_Questões de estudo_
[1] Transcreva, do texto sobre a assiduidade docente, o trecho entre "Vou postar de" e "(Artigo 30.ºConcurso extraordinário)", inclusive.
[2] Continue o texto sobre a assiduidade docente a partir do ponto em que ele termina.

_Excerto selecionado_
▼▼▼

    Estou a dar exemplo para as pessoas acordarem da anestesia.

    Vou postar de novo. Coloco entre-parêntises notas para que ninguém recorra á legislação de suporte. Relacione com os pontos da assiduidade do tal site aqui postado. Não dá trabalho ... nenhum.


    Decreto Lei nº 104/2008 de 24 de Junho (Artigo 30.ºConcurso extraordinário)
    2.
    b) Na ponderação do factor previsto na alínea c) do n.º 5
    do artigo 10.º do Decreto -Lei n.º 200/2007, de 22 de Maio, é considerado o cumprimento da assiduidade nos seis anos
    com menor número de faltas no período de tempo a que se refere a alínea anterior;

    (artigo 10º do Decreto Lei nº 200/2007 :Análise curricular
    5—Na experiência profissional são ponderados:c) A assiduidade ao serviço;)

    4 — Na ponderação do factor a que se refere a alínea b)
    do n.º 2, é contabilizada a assiduidade, na totalidade do
    ano escolar 2006 -2007, de acordo com os critérios fixados no Estatuto da Carreira Docente, na redacção dada pelo Decreto -Lei n.º 15/2007, de 19 de Janeiro.

    (artigo 103 do Decreto-Lei n.o 15/2007 de 19 de Janeiro
    Prestação efectiva de serviço
    Para efeitos de aplicação do disposto no presente Estatuto, consideram-se ausências equiparadas a prestação
    efectiva de serviço, para além das consagradas em legislação própria, ainda as seguintes:
    a) Assistência a filhos menores;
    b) Doença;
    c) Doença prolongada;
    d) Prestação de provas de avaliação por trabalhador-
    -estudante abrangido pelo n.o 1 do artigo
    e) Licença sabática e equiparação a bolseiro;
    f) Dispensas para formação nos termos do
    artigo 109.o;
    g) Exercício do direito à greve;
    h) Prestação de provas de concurso.)
▲▲▲
_Informação apresentada_
▼▼▼
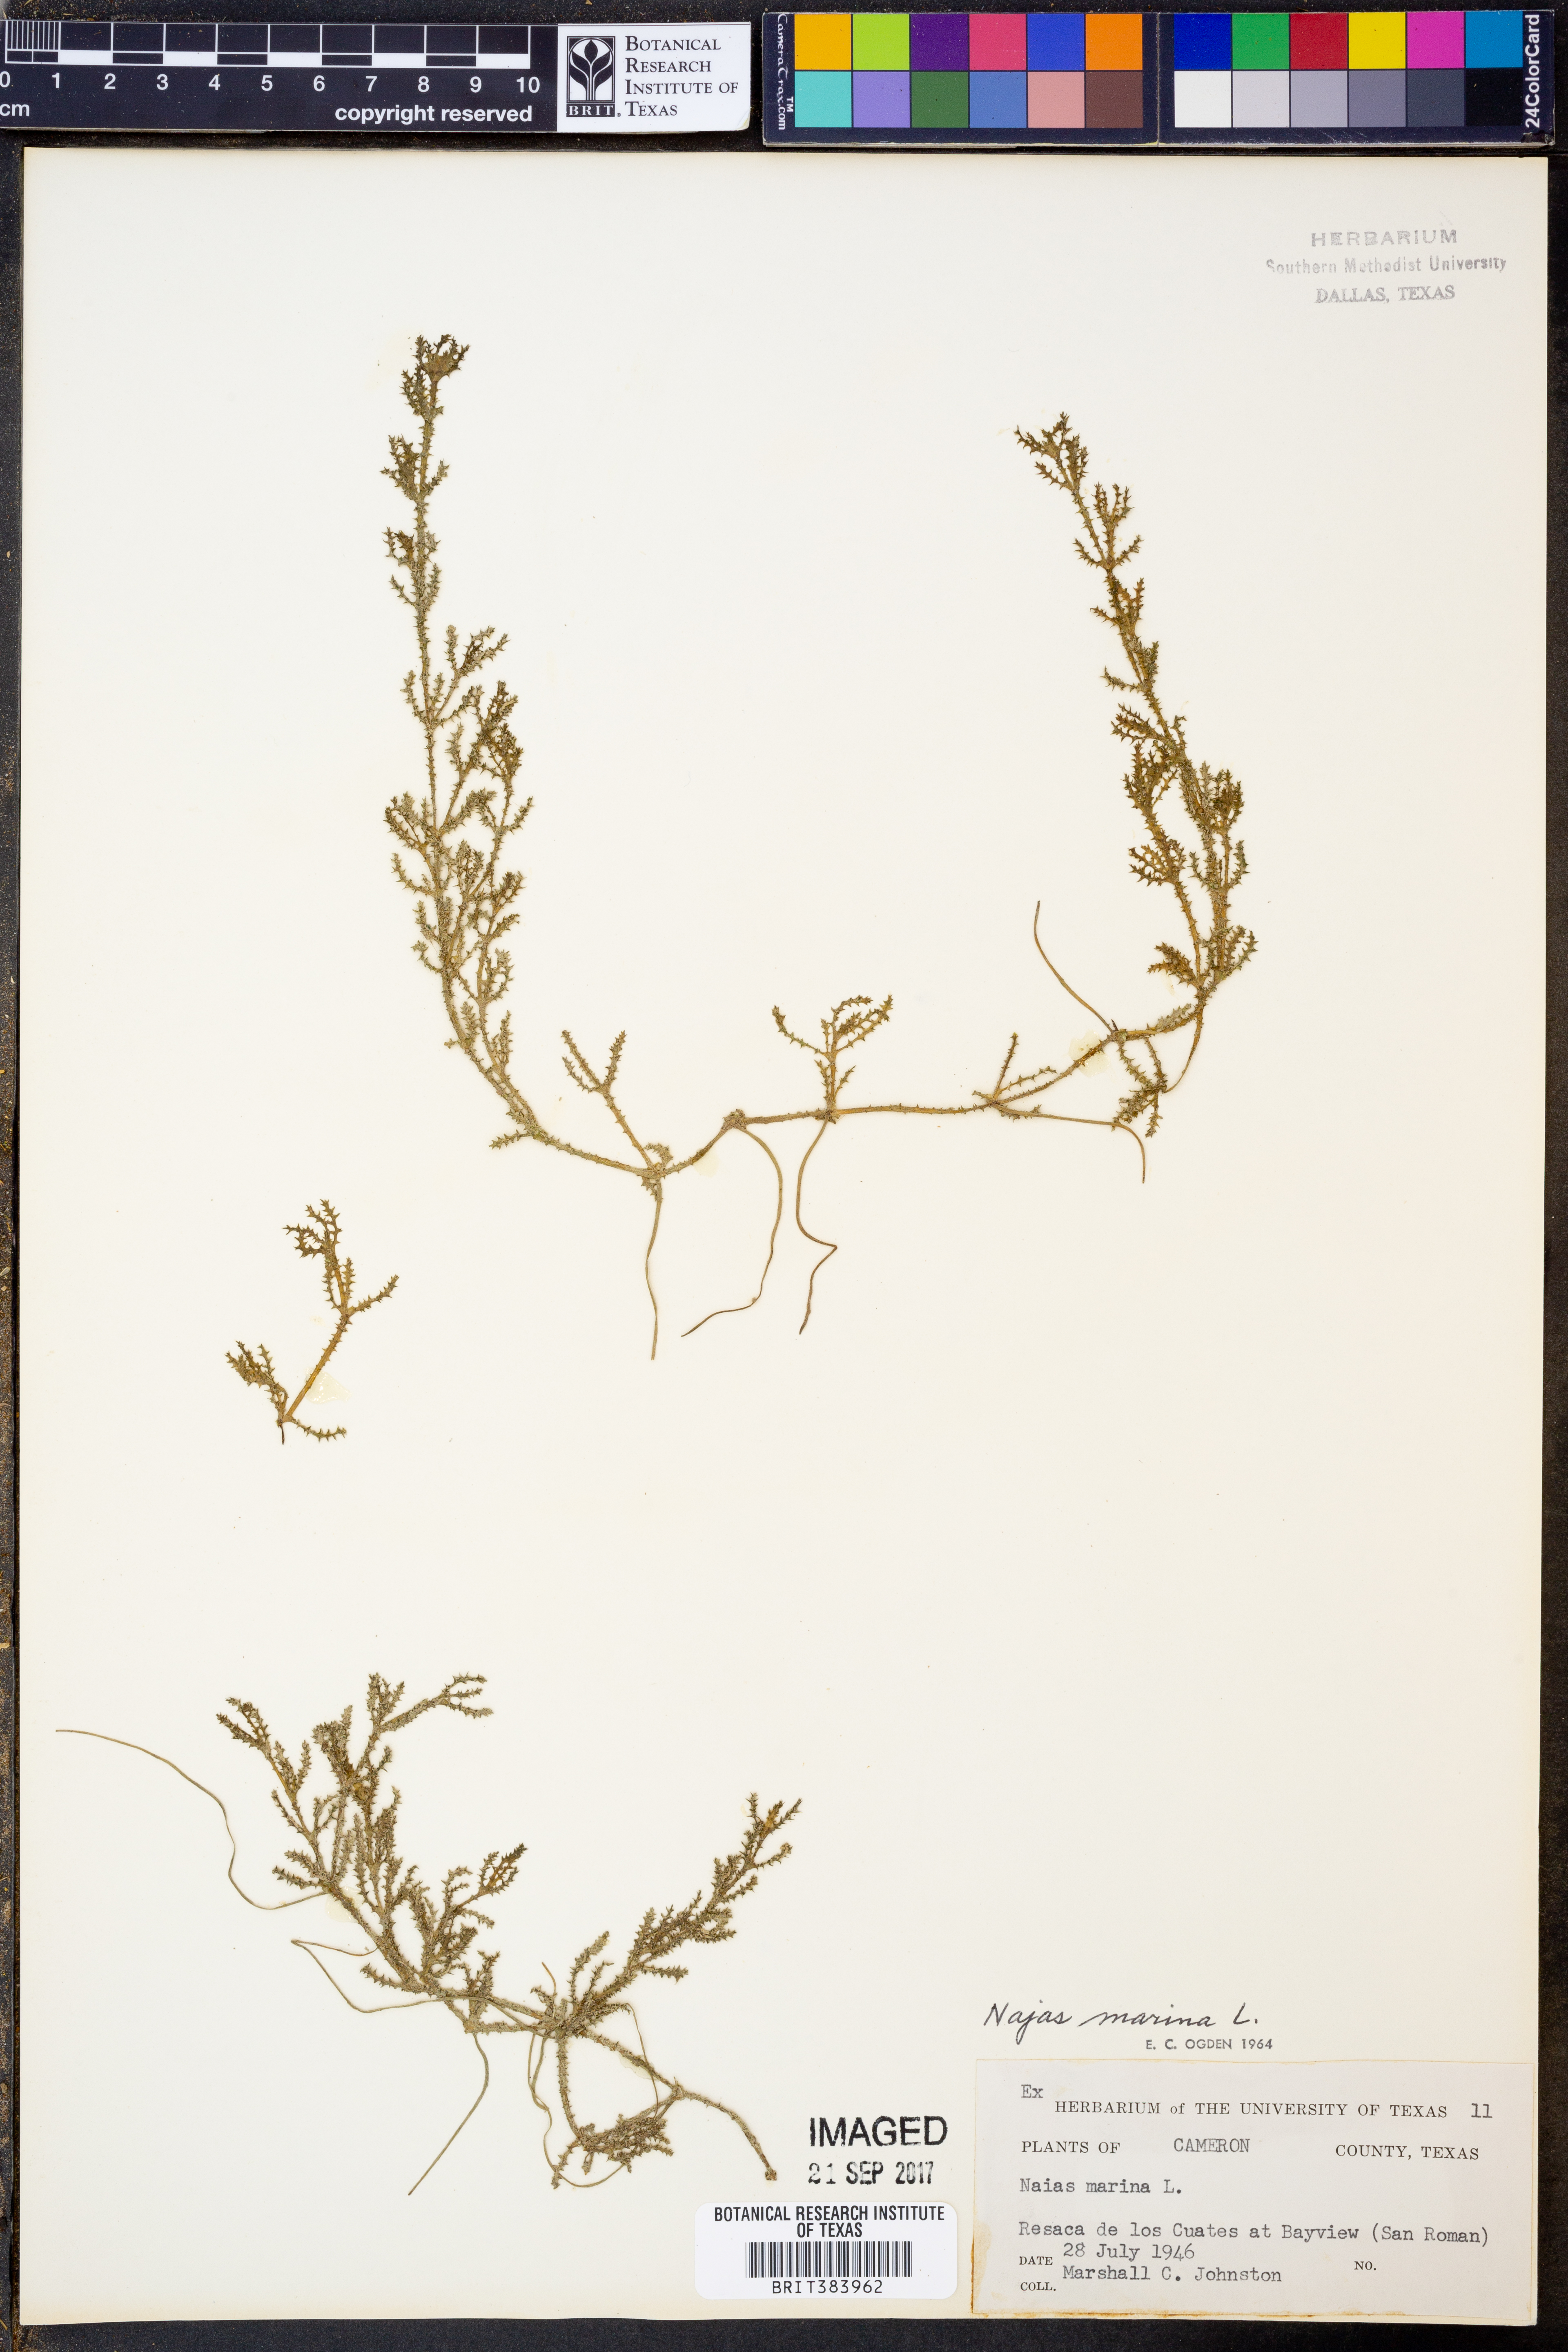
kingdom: Plantae
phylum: Tracheophyta
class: Liliopsida
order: Alismatales
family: Hydrocharitaceae
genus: Najas
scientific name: Najas marina
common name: Holly-leaved naiad
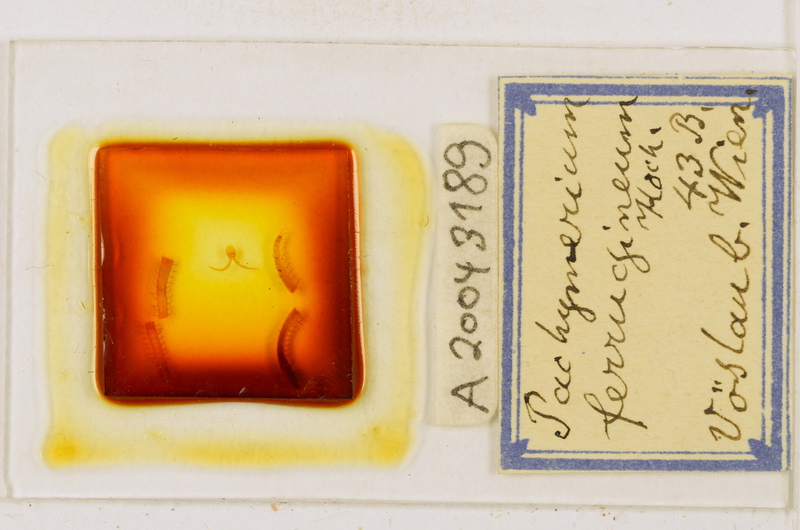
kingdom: Animalia
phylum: Arthropoda
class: Chilopoda
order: Geophilomorpha
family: Geophilidae
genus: Pachymerium
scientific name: Pachymerium ferrugineum
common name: Centipede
▲▲▲
_Respostas aos exercícios_
[1]
Vou postar de novo. Coloco entre-parêntises notas para que ninguém recorra á legislação de suporte. Relacione com os pontos da assiduidade do tal site aqui postado. Não dá trabalho ... nenhum.


    Decreto Lei nº 104/2008 de 24 de Junho (Artigo 30.ºConcurso extraordinário)

[2]
    Ana

    PS: num post anterior já coloquei comentários com outros elementos sobre estas gravíssimas questões que são de denúncia obrigatória imediata dos sindicatos. Três anos ainda não chegaram para denunciar o que se passa de totais ilegalidades pela DGRHE e pelo ME!?

    Anónimo says:

    As grandes conquistas e combates vencedores travam-se, grosso modo, naquilo que alguns distraídos e anestesiados não valoram. O inimigo ataca sempre por detalhes quase imperceptíveis para o pelotão. Só os estrategas e lúcidos o entendem.

    E não é só aqui.

    Todas as "interpretações" da DGRHE que vão virando letra de lei, são atentatórias de todos os documentos legais.

    Já vai sendo hábito! O que é estyranho é que os documentos oficiais deixam de vigorar para passarem a vigorar as "indicações dadas no site deles.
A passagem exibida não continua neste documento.